Chipmaker Qualcomm has acquired Clay Air, a Paris-based hand-tracking and gesture recognition startup whose technology is being used by Nreal's AR glasses and similar products. Qualcomm announced the acquisition alongside the launch of its new Spaces developer platform, which aims to help developers build apps and experiences for Qualcomm-powered AR glasses.
The launch of Spaces follows Qualcomm's acquisition of AR developer toolmaker Wikitude, which closed in September. The new AR developer kit is at launch focused on tethered AR glasses that rely on high-end Android phones with Qualcomm processors for compute, with Qualcomm looking to distribute the platform itself through Android app stores.
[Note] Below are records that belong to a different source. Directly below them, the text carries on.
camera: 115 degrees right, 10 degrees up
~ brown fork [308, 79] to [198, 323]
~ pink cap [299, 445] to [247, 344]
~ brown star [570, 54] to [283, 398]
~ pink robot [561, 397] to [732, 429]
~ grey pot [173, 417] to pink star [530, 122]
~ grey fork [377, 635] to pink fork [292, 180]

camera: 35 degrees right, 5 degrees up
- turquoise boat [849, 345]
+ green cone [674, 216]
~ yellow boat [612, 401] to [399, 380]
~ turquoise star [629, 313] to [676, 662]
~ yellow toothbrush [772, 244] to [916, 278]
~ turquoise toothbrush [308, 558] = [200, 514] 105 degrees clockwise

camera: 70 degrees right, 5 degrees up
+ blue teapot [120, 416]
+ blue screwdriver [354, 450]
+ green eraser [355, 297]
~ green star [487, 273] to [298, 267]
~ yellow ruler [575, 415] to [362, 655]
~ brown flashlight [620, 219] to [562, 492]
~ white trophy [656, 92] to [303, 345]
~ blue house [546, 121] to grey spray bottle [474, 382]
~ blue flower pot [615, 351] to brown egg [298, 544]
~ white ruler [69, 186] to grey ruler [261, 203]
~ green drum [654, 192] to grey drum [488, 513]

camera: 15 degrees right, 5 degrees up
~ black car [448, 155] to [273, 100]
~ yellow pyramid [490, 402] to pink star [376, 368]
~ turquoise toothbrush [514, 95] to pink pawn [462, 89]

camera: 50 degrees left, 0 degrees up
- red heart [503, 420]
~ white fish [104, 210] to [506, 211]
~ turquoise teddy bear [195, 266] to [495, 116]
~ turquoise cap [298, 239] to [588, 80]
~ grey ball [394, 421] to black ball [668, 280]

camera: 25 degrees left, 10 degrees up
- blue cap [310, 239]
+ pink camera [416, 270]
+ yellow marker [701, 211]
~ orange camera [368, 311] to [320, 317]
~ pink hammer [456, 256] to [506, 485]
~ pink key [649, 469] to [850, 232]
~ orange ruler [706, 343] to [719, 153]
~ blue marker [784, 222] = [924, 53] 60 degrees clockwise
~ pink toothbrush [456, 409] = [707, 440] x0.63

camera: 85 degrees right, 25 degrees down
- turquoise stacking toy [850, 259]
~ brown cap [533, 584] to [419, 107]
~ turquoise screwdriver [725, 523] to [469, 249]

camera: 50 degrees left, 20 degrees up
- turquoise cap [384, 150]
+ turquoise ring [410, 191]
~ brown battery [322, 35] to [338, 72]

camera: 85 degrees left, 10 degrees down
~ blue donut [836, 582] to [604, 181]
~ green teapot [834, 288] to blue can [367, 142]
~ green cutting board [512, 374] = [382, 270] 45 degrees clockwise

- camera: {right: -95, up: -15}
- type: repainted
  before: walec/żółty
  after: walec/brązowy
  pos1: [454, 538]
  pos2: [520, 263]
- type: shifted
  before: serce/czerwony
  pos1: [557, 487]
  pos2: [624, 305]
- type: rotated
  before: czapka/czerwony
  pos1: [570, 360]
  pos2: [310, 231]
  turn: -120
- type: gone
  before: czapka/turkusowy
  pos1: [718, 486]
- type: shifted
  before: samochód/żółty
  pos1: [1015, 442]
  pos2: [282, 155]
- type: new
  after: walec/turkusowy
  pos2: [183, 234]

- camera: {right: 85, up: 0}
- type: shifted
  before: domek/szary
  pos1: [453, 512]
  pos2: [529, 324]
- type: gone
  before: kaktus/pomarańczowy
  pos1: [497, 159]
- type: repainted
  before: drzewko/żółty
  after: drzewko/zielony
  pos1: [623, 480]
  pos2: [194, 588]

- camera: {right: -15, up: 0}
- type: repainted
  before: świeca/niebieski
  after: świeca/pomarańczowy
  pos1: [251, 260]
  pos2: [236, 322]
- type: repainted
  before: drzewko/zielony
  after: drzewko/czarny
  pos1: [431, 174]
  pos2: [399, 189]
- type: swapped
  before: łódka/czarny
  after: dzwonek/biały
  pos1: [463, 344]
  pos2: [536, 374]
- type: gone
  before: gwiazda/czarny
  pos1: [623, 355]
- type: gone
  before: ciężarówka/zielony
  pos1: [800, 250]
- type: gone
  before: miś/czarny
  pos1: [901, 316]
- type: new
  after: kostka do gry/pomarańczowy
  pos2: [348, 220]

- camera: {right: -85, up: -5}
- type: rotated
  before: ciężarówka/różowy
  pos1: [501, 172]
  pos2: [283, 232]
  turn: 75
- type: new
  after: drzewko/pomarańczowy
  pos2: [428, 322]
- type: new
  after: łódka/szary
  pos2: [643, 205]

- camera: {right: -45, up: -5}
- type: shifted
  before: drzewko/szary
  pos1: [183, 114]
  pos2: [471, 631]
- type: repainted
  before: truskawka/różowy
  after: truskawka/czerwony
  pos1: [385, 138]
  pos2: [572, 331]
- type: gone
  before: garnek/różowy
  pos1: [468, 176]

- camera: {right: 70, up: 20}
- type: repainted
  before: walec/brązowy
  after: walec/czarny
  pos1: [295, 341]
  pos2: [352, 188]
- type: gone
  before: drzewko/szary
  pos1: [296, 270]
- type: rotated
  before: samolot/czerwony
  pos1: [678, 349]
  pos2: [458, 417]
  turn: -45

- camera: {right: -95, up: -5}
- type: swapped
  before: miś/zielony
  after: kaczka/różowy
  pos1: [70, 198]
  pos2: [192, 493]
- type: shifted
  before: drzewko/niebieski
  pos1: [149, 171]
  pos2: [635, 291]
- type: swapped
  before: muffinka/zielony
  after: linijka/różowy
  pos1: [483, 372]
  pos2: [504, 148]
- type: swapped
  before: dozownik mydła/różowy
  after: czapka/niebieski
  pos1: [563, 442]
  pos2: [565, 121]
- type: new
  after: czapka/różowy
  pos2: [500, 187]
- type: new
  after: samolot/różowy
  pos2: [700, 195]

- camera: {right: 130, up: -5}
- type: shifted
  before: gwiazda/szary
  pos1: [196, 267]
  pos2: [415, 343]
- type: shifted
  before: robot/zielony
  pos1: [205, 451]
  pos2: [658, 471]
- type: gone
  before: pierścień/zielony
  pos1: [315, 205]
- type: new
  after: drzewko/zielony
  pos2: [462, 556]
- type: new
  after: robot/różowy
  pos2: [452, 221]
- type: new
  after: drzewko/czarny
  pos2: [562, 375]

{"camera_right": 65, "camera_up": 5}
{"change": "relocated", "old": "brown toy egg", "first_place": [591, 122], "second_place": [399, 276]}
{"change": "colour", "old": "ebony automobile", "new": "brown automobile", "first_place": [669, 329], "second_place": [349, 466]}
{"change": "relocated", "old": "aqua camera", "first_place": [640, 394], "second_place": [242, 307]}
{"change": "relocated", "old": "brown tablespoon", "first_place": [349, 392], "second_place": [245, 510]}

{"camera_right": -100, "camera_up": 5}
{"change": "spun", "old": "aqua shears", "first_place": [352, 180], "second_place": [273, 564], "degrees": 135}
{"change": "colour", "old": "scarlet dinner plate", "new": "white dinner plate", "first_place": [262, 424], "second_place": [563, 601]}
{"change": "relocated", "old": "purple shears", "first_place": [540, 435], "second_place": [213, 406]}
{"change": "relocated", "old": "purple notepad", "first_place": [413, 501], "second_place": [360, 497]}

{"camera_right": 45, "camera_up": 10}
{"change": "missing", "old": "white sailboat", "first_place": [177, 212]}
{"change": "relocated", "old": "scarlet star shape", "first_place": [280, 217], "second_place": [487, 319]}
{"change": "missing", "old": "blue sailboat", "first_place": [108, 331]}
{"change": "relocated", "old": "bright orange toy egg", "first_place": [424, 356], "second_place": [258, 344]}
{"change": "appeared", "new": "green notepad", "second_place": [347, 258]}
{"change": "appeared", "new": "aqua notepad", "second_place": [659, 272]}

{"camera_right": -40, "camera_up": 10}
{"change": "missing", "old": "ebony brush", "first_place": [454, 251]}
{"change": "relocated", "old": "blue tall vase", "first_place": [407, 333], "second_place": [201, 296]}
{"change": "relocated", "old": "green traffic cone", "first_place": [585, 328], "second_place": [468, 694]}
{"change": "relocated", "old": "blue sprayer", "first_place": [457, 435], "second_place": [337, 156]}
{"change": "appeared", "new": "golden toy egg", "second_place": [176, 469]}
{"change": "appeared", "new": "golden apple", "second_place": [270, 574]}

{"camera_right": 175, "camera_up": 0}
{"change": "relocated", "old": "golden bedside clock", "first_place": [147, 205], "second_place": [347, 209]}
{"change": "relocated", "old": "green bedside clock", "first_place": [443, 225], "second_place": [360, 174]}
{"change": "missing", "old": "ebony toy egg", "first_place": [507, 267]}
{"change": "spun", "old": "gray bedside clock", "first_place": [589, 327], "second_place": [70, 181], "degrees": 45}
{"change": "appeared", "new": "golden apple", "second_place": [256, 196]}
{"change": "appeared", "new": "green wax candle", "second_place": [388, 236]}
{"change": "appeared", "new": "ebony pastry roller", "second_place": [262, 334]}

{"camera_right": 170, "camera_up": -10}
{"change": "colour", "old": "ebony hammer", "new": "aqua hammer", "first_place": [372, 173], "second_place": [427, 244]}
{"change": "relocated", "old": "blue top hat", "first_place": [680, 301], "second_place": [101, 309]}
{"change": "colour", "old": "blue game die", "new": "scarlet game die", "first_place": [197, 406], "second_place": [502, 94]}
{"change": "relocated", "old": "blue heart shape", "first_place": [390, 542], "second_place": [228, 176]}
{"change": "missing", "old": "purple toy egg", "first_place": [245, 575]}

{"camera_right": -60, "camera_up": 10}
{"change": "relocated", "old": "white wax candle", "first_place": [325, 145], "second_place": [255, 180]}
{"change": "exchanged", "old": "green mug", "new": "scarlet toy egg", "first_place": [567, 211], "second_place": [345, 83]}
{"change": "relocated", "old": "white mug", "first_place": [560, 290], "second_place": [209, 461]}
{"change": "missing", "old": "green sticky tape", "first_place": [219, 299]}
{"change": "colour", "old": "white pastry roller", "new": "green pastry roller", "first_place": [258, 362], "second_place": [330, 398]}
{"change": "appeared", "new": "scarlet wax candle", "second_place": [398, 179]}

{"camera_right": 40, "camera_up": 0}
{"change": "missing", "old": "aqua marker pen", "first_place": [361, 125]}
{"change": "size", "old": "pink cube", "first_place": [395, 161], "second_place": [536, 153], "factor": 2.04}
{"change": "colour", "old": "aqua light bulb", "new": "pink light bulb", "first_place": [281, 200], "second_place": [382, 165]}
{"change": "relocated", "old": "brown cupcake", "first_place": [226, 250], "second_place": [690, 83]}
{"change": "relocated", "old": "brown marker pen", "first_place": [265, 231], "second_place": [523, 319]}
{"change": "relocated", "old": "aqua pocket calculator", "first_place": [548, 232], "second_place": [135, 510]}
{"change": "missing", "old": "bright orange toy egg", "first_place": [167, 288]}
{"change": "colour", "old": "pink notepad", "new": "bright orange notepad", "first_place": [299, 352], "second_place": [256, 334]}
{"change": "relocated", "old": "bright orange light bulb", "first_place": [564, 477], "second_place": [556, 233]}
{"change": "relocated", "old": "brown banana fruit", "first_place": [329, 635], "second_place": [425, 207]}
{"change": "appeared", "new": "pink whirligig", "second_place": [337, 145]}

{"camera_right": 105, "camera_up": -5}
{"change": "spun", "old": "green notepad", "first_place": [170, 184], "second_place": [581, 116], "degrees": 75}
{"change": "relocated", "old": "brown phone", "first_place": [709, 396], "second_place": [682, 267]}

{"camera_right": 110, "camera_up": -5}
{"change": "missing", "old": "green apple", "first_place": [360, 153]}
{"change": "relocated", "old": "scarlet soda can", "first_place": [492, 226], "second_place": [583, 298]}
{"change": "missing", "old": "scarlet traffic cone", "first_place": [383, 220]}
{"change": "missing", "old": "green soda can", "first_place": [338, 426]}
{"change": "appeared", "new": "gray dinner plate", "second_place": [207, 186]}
Some of the features supported by Spaces include object recognition and tracking, scene recognition and spatial mapping. Early-access Spaces developers include Tripp, Scope AR and Felix & Paul Studios. The platform is scheduled to open up to all developers in spring 2022.
Qualcomm already has a strong foothold in the AR and VR space; most standalone AR and VR headsets, including Meta's popular Quest 2, are based on the company's Snapdragon processors. However, as the industry matures and gears up to produce mainstream AR consumer glasses, companies like Apple and Meta are looking to build their own custom chips for their own respective devices.
"We see that we need to go beyond hardware," acknowledged Qualcomm VP & GM of XR Hugo Swart in a call with reporters last week. However, Swart didn't want to characterize the launch of Spaces as a move to compete with some of the bigger hardware vendors in the space, which all have their own developer tools and frameworks as well. "We see it as complementary," he said, arguing that there were plenty of other companies with fewer resources looking to launch their own AR headgear as well.
Swart mentioned carriers as one such example; Spaces is being launched in partnership with T-Mobile and NTT Docomo, but he said that there were also a number of Chinese carriers looking to sell AR glasses as phone accessories without having to build AR developer frameworks from scratch. "They don't want developers to be reinventing the wheel every time," Swart said.